- Opening Delimiter -
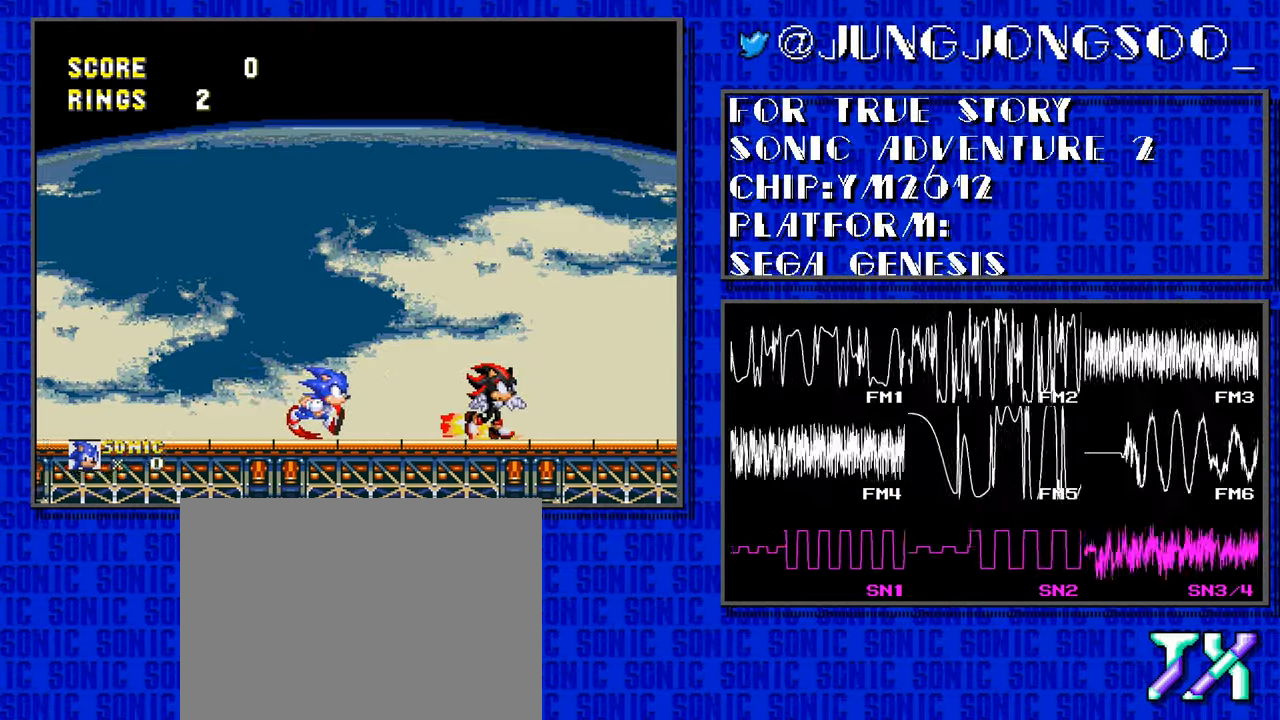
{"buttons": ["DPAD_RIGHT"], "events": []}
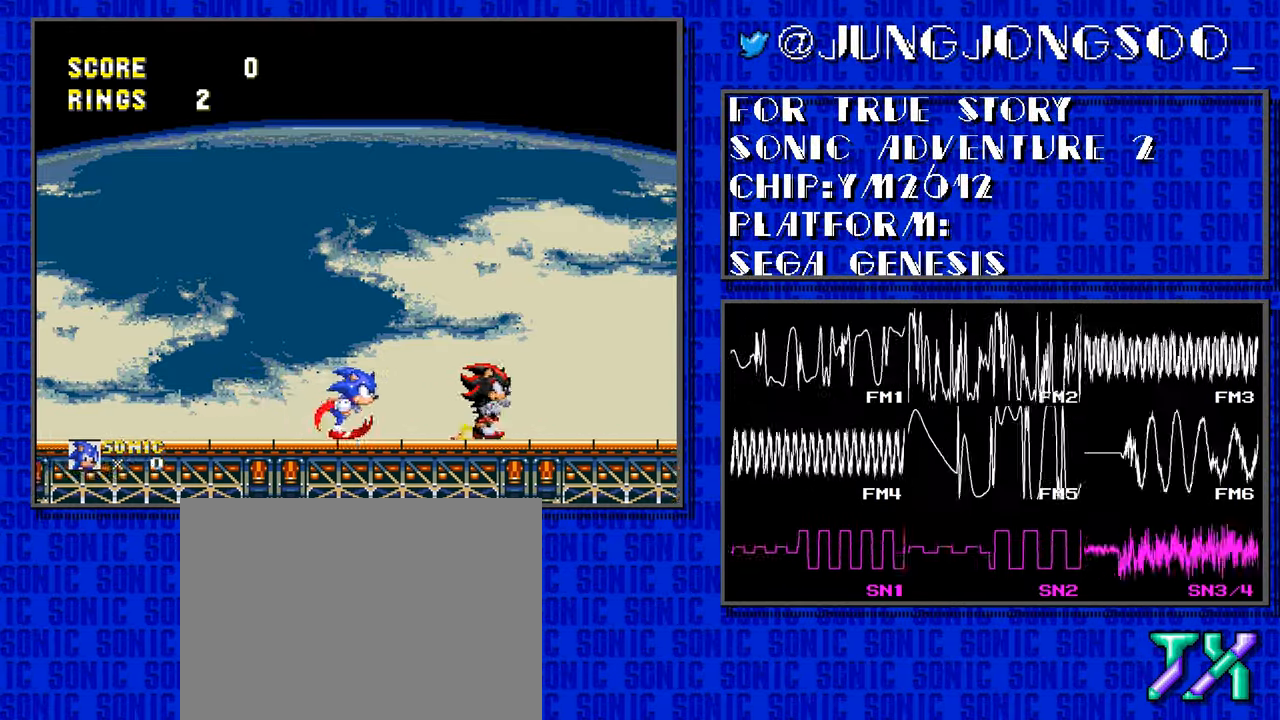
{"buttons": ["DPAD_RIGHT"], "events": []}
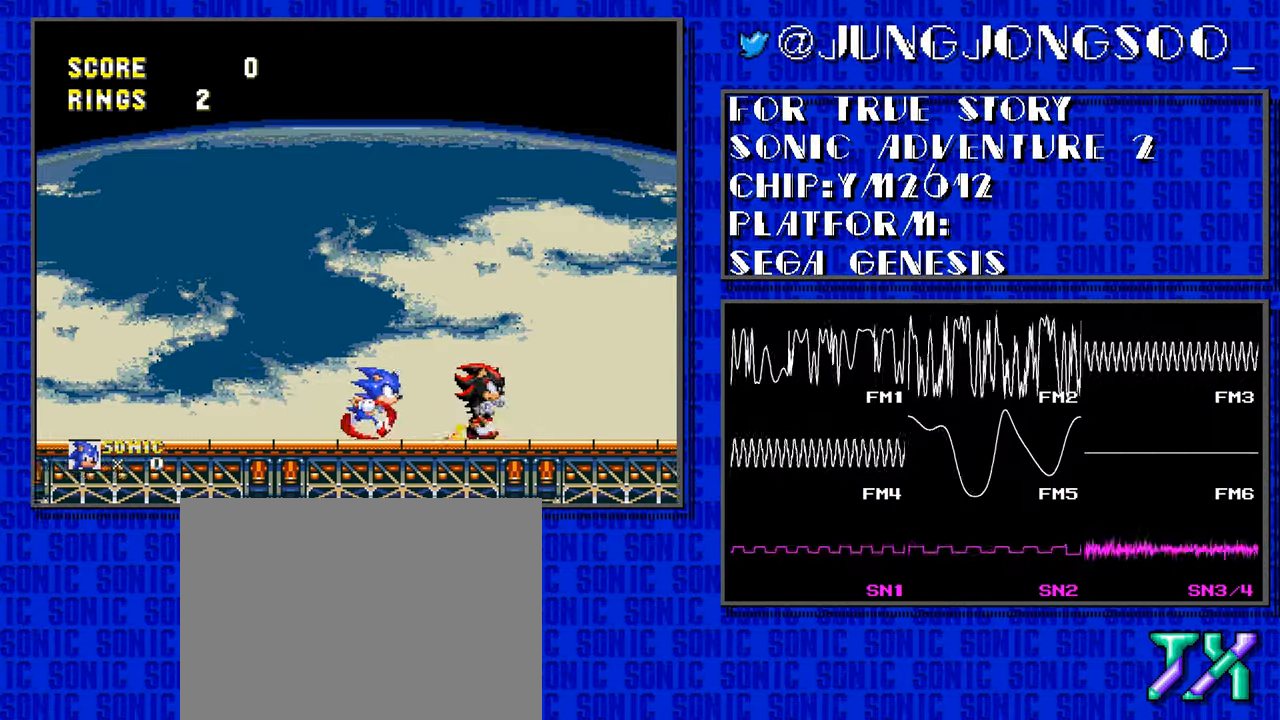
{"buttons": ["DPAD_RIGHT"], "events": []}
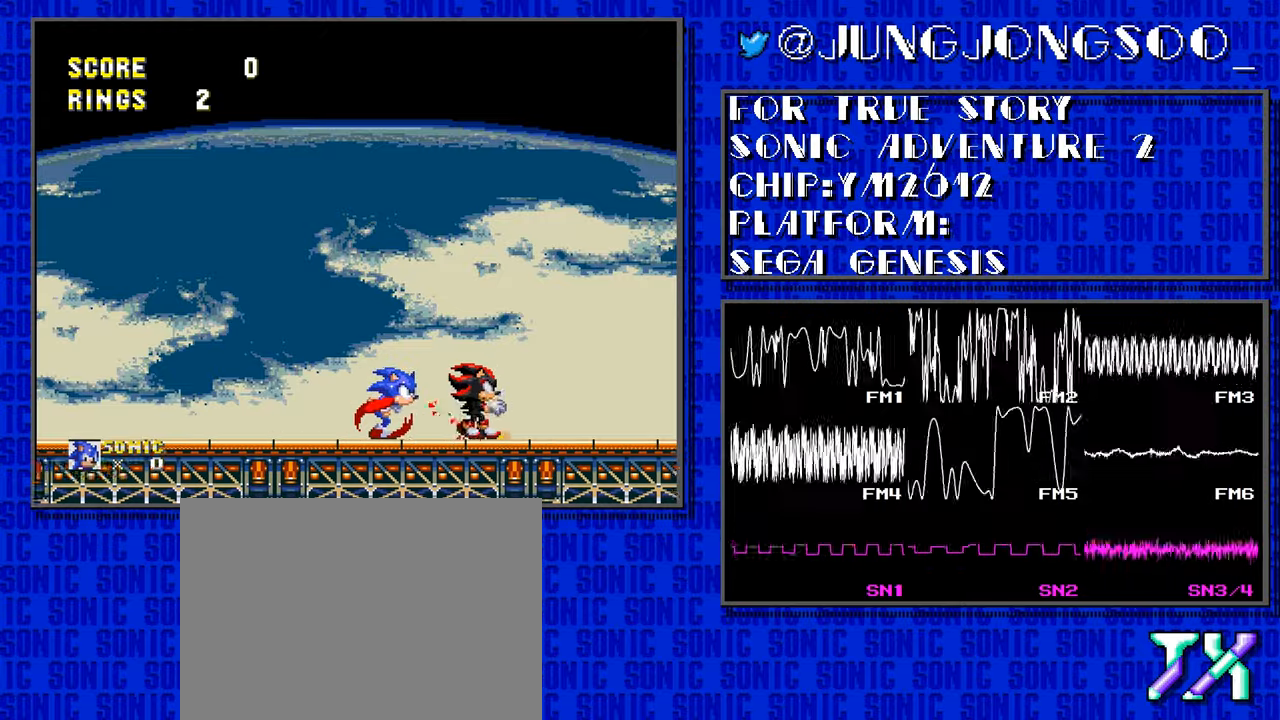
{"buttons": ["DPAD_RIGHT"], "events": []}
- Closing Delimiter -
- **Instructions to follow**: Copy the data verbatim, skipping any image it holds.

- **Output of the exercise**:
{"buttons": ["DPAD_RIGHT"], "events": []}
{"buttons": ["DPAD_RIGHT"], "events": []}
{"buttons": ["DPAD_RIGHT"], "events": []}
{"buttons": ["DPAD_RIGHT"], "events": []}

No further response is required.